## Description of the task:
Reproduce verbatim the lines of the records between the line holding "Ascertainment rate" and the line holding "The col_32 series", inclusive.

Data extract: Begin

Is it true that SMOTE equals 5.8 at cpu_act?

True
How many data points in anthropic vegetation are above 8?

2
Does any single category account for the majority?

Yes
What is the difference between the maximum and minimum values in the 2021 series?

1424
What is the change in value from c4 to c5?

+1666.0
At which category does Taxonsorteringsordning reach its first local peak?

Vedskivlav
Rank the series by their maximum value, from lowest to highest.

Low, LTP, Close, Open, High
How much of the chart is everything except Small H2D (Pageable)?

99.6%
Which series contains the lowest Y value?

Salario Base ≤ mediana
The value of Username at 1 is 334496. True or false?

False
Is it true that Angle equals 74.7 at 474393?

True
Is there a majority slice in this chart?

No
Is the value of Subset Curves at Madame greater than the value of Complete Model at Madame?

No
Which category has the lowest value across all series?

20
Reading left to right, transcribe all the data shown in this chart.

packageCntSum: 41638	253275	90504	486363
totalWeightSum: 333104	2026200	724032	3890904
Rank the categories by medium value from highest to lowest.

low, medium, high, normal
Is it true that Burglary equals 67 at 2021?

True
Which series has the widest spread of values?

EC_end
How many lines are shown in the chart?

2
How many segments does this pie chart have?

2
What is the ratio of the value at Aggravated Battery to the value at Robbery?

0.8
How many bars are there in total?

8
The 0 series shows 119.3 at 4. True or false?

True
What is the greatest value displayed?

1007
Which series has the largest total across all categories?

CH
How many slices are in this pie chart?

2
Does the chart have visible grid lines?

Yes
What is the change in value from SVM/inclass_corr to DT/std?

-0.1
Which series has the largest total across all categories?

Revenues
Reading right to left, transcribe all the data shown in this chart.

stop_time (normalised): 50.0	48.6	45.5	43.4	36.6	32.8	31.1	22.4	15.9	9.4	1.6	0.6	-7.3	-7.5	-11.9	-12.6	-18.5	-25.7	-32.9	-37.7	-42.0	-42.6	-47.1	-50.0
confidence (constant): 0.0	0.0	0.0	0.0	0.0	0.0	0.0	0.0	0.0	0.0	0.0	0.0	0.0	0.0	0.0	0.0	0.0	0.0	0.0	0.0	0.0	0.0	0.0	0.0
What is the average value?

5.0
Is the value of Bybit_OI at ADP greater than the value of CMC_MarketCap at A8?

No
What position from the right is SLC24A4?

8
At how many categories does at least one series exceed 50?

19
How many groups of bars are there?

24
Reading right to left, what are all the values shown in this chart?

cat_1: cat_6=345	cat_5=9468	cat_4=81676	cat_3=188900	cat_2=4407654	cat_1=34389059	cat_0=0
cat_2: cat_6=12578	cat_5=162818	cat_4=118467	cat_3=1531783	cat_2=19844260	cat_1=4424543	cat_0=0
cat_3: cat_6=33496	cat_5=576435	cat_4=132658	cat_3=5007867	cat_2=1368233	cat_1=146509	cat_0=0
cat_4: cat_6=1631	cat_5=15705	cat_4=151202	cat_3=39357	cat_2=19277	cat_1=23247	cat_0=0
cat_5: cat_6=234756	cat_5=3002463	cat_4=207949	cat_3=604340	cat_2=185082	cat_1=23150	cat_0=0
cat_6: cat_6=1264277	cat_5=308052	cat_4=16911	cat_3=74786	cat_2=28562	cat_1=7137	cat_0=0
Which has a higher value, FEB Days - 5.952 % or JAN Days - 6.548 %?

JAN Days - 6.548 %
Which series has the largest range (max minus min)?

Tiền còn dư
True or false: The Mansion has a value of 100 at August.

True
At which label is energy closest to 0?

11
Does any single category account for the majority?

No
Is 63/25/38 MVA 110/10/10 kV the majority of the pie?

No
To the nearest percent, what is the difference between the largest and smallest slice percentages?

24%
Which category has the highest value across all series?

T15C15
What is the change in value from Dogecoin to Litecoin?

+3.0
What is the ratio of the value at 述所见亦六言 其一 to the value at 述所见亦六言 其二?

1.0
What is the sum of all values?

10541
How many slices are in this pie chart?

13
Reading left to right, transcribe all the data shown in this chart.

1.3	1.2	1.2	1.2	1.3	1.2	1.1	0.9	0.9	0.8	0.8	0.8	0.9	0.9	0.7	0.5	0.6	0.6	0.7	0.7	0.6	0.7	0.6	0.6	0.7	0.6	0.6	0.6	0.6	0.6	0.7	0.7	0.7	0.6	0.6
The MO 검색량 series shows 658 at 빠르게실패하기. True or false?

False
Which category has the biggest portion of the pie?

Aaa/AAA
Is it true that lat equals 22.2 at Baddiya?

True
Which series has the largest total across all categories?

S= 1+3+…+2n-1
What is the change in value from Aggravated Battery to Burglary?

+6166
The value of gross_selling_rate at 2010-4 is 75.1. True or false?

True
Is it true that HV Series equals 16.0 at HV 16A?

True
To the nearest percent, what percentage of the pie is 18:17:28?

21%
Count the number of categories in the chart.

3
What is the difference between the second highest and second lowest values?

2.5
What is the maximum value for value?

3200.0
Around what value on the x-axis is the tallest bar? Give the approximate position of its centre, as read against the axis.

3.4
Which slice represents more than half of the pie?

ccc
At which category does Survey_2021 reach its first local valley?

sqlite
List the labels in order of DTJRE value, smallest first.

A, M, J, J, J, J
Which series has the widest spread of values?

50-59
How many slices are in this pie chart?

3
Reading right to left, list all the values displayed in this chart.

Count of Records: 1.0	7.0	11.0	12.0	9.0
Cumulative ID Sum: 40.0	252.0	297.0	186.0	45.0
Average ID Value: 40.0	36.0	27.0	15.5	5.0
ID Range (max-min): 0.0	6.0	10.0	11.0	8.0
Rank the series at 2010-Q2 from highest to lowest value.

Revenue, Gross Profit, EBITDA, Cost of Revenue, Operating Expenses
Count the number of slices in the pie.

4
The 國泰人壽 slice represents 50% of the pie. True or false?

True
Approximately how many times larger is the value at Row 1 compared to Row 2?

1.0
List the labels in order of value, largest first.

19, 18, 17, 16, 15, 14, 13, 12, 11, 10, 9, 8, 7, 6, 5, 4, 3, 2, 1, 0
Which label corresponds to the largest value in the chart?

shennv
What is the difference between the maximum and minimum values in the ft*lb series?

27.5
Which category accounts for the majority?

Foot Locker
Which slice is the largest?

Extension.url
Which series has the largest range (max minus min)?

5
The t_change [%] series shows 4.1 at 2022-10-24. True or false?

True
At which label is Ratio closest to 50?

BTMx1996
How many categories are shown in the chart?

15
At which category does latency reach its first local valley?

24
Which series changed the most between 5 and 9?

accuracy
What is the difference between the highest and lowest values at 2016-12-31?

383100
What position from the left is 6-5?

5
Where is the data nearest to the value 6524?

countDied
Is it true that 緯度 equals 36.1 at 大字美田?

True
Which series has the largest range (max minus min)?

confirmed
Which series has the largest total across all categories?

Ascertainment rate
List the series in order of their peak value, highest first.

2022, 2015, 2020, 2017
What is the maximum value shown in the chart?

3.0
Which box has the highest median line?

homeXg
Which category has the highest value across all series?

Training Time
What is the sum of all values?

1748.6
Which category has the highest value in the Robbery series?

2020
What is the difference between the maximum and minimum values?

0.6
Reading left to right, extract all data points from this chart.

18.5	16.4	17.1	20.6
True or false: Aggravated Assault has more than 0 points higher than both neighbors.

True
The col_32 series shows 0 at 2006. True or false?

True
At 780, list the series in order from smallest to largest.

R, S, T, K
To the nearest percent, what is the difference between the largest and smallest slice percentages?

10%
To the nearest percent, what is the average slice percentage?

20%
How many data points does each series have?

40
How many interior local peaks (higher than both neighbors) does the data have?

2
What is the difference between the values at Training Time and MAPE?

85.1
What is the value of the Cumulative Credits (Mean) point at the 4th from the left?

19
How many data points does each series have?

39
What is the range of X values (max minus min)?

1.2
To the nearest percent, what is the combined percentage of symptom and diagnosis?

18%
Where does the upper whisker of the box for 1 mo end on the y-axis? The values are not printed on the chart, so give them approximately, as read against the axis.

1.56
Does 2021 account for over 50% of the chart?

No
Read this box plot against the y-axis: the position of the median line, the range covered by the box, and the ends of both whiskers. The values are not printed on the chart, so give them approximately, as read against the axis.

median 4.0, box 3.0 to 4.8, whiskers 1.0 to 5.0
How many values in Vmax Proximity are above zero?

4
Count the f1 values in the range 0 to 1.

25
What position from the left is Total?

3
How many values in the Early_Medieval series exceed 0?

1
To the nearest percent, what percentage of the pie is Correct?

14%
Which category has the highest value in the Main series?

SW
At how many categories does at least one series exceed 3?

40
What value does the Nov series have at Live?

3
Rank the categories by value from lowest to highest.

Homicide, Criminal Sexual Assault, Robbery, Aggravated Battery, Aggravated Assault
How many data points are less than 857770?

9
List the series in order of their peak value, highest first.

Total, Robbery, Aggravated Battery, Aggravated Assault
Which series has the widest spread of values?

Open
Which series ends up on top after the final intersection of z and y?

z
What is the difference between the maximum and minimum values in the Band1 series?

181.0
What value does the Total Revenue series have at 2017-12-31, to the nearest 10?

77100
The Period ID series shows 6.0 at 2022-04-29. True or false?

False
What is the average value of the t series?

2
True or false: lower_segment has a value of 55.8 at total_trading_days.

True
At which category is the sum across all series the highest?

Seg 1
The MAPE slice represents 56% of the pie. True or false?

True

Data extract: End

## Result of this task:
Ascertainment rate
List the series in order of their peak value, highest first.

2022, 2015, 2020, 2017
What is the maximum value shown in the chart?

3.0
Which box has the highest median line?

homeXg
Which category has the highest value across all series?

Training Time
What is the sum of all values?

1748.6
Which category has the highest value in the Robbery series?

2020
What is the difference between the maximum and minimum values?

0.6
Reading left to right, extract all data points from this chart.

18.5	16.4	17.1	20.6
True or false: Aggravated Assault has more than 0 points higher than both neighbors.

True
The col_32 series shows 0 at 2006. True or false?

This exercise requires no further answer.